1 Reply Latest reply on Dec 20, 2007 10:02 PM by manik

    Replication exception when node lost

    fredrikj

      Hi.
      We are currently running a setup with jboss cache 2.1.0 CR2 and JGroups 2.6.1.

      When disconnecting one node from a cluster of two nodes, the first node will often catch exception below.

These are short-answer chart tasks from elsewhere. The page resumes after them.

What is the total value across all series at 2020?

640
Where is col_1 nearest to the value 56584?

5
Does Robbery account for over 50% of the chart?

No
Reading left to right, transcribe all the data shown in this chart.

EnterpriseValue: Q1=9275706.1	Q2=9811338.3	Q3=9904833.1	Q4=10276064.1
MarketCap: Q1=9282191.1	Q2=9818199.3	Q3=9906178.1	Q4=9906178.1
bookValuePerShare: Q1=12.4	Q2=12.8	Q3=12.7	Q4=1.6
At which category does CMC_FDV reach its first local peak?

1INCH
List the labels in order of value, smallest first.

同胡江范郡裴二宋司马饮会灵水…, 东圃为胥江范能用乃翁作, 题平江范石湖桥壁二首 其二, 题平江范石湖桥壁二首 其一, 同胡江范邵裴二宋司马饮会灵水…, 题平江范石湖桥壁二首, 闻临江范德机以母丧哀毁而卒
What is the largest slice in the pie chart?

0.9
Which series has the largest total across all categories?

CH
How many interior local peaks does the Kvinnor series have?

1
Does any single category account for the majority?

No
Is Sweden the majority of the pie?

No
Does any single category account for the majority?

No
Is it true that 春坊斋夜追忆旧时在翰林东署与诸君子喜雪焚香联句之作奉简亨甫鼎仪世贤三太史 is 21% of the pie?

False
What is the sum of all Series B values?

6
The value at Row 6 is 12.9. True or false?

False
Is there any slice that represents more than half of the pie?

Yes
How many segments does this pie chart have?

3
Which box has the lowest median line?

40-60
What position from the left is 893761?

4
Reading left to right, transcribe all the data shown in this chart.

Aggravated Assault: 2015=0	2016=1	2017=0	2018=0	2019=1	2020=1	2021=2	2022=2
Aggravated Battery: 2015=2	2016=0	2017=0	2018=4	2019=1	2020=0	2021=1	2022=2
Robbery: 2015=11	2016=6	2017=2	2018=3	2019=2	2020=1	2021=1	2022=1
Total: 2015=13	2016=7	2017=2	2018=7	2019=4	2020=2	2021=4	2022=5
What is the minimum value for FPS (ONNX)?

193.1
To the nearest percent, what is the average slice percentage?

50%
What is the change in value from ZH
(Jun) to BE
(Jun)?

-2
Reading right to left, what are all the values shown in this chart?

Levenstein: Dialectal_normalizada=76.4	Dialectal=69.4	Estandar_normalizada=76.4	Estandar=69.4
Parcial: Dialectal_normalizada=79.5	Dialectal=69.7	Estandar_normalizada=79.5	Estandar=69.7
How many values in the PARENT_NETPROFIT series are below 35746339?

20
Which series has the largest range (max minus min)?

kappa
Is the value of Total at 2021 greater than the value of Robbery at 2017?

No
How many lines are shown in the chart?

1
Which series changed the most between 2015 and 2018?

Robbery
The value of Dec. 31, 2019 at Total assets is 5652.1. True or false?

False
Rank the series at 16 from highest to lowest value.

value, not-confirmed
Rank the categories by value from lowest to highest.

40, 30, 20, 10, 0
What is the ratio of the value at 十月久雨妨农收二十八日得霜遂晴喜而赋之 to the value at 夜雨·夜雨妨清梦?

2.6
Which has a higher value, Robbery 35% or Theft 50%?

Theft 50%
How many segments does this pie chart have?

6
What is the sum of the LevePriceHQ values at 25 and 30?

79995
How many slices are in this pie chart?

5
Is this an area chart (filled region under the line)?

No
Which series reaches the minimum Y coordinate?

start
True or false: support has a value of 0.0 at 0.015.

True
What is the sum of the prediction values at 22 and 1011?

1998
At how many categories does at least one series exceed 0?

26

      Replication exception : org.jboss.cache.ReplicationException: rsp=sender=192.168.1.112:32904, retval=null, received=false, suspected=true
      org.jboss.cache.ReplicationException: rsp=sender=192.168.1.112:32904, retval=null, received=false, suspected=true
      View changed: [192.168.1.135:50649|4] [192.168.1.135:50649]
       at org.jboss.cache.CacheImpl.callRemoteMethods(CacheImpl.java:2060)
       at org.jboss.cache.CacheImpl.callRemoteMethods(CacheImpl.java:1952)
       at org.jboss.cache.CacheImpl.callRemoteMethods(CacheImpl.java:1945)
       at org.jboss.cache.CacheImpl.callRemoteMethods(CacheImpl.java:2091)
       at org.jboss.cache.RPCManagerImpl.callRemoteMethods(RPCManagerImpl.java:70)
       at org.jboss.cache.interceptors.BaseRpcInterceptor.replicateCall(BaseRpcInterceptor.java:106)
       at org.jboss.cache.interceptors.BaseRpcInterceptor.replicateCall(BaseRpcInterceptor.java:69)
       at org.jboss.cache.interceptors.ReplicationInterceptor.handleReplicatedMethod(ReplicationInterceptor.java:118)
       at org.jboss.cache.interceptors.ReplicationInterceptor.invoke(ReplicationInterceptor.java:90)
       at org.jboss.cache.interceptors.Interceptor.invoke(Interceptor.java:77)
       at org.jboss.cache.interceptors.NotificationInterceptor.invoke(NotificationInterceptor.java:32)
       at org.jboss.cache.interceptors.Interceptor.invoke(Interceptor.java:77)
       at org.jboss.cache.interceptors.TxInterceptor.handleNonTxMethod(TxInterceptor.java:298)
       at org.jboss.cache.interceptors.TxInterceptor.invoke(TxInterceptor.java:130)
       at org.jboss.cache.interceptors.Interceptor.invoke(Interceptor.java:77)
       at org.jboss.cache.interceptors.CacheMgmtInterceptor.invoke(CacheMgmtInterceptor.java:107)
       at org.jboss.cache.interceptors.Interceptor.invoke(Interceptor.java:77)
       at org.jboss.cache.interceptors.InvocationContextInterceptor.invoke(InvocationContextInterceptor.java:62)
       at org.jboss.cache.CacheImpl.invokeMethod(CacheImpl.java:4004)
       at org.jboss.cache.CacheImpl.put(CacheImpl.java:1483)
       at org.jboss.cache.CacheImpl.put(CacheImpl.java:1468)
       at org.jboss.cache.UnversionedNode.addChild(UnversionedNode.java:353)
       at CacheTest$Producer.run(CacheTest.java:129)
       at java.util.concurrent.Executors$RunnableAdapter.call(Executors.java:417)
       at java.util.concurrent.FutureTask$Sync.innerRun(FutureTask.java:269)
       at java.util.concurrent.FutureTask.run(FutureTask.java:123)
       at java.util.concurrent.ThreadPoolExecutor$Worker.runTask(ThreadPoolExecutor.java:650)
       at java.util.concurrent.ThreadPoolExecutor$Worker.run(ThreadPoolExecutor.java:675)
       at java.lang.Thread.run(Thread.java:595)
      Caused by: org.jboss.cache.SuspectException: Suspected member: 192.168.1.112:32904
       at org.jboss.cache.CacheImpl.callRemoteMethods(CacheImpl.java:2054)
       ... 28 more
      


      It looks like the cache is throwing an exception since the recipient is no longer with us (well, suspected at least).

      1. Is this new behavior in 2.1? I can't remember having to catch these exceptions before when a member left the cluster.

      2. What happens if the groups is 10 nodes and one member leaves? Will the replication be discarded, replicated to all but the suspected member or is it inconclusive? I tried to find some documentation regarding this but could not find any.